Prosumerism and the Future of Healthcare

 

UNDERSTANDING THE FUTURE OF HEALTHCARE

 
The initial filing for a patent for pregnancy tests from margaret crane, a great example of prosumerism
 

MARGARET CRANE’S PREDICTOR

If you want to understand one of the core underpinnings of the future of healthcare, a good place to start is with the past, and in particular with the work of the amazing Margaret Crane. One day in 1967 she was looking at pregnancy testing technology in the company she worked for when she had an epiphany: why did women have to visit their doctor to get the test? And why did they have to visit their doctor a second time to receive the results? The components were straightforward enough. Why couldn’t they just do it themselves? So away she went, and came up with what was to become the Predictor. Purchase the kit, pee on a stick and … viola! Or not quite “voila,” because it took a decade to beat down doctors who felt threatened by the loss of revenue and fought a rearguard action with arguments that women couldn’t be trusted to do this and needed to retain the counseling of a clinician for such an important event! But eventually, after watching her invention adopted in other geographies first, Margaret saw it accepted in her own country, and before long the vast majority of women confirmed pregnancies in their time and on their own terms. Margaret Crane transformed the future of healthcare.

WHAT IS PROSUMERISM?

Some years later, inspired by the home pregnancy test and related developments, a much-celebrated futurist by the name of Alvin Toffler coined a new phrase – “prosumer” – to capture the way consumers were becoming more involved in producing the services they consumed. It is a powerful word. It has since expanded to capture the phenomenon of all kinds of professional products funneling into the hands of amateurs, and much of the phenomenon we call the “share economy.” I use it a lot, especially when speaking about the future of healthcare. All those amazing home diagnostics devices? All those wearables? Prosumerism. All those self-service AI health chatbots? Prosumerism. Prosumerism is continuous. It constantly shifts power and agency from practitioner to patient. Prosumerism is economic: it shrinks and transfers costs out of the “system” and into the hands of patients. Which is why it is essential: a stream of new and more sophisticated (and more expensive) therapies is always funneling into healthcare, so we must necessarily have another continuous stream of commoditisation and “funneling out,” or the creaky financial underpinnings will explode under the weight. 

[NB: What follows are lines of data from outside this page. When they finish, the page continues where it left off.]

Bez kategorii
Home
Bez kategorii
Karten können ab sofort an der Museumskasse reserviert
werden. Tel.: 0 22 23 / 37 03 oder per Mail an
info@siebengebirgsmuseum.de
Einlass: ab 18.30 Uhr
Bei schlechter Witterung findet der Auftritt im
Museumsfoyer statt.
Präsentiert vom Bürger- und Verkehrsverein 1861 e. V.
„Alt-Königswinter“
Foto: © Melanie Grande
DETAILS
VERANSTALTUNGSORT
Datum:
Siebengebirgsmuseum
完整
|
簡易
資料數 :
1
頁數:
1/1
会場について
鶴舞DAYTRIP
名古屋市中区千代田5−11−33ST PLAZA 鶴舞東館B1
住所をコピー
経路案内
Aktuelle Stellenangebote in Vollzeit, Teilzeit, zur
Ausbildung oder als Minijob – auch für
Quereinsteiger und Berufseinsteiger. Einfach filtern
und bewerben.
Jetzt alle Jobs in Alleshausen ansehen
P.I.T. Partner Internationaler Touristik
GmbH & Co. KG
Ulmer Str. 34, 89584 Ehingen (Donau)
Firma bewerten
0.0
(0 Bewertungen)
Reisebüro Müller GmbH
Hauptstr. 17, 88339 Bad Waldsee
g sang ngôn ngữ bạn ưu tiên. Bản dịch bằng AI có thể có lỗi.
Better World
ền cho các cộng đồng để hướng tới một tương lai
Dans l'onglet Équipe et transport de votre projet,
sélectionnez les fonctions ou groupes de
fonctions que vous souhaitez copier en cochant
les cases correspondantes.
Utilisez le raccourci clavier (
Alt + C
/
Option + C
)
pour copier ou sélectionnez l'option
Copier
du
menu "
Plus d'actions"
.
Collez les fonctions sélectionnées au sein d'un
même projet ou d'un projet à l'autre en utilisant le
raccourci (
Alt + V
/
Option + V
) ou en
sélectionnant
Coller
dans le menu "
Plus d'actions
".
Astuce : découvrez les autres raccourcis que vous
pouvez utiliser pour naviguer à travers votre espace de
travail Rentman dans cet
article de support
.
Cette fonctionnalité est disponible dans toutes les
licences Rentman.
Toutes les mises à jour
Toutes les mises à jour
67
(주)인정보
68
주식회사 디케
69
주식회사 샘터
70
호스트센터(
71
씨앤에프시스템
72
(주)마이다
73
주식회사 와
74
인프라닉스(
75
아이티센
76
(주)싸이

Prosumerism is accelerating. 

A new chatbot arrives. A new genomic test kit is launched. Watch as at least one community of doctors protests. Listen as they try and sustain an argument that amounts to: ‘patients don’t deserve more agency in their own healthcare.’ Watch the disruption dissipate into acceptance and routinization. Repeat. The process is as inexorable as it is boundless. And really, the protesting radiologists, oncologists, dermatologists and other practitioners have nothing to worry about: like Margaret’s opponents, they’ll end up making as much (or more) out of the new as they did from the old! Know that, and you know a good chunk of the future of healthcare.

[Incidentally, it was only recently that Margaret received public credit for her invention. And nowadays Heidi Toffler is also much more widely recognised for her vital collaborations with her husband. Progress we can celebrate, happily, on another front.]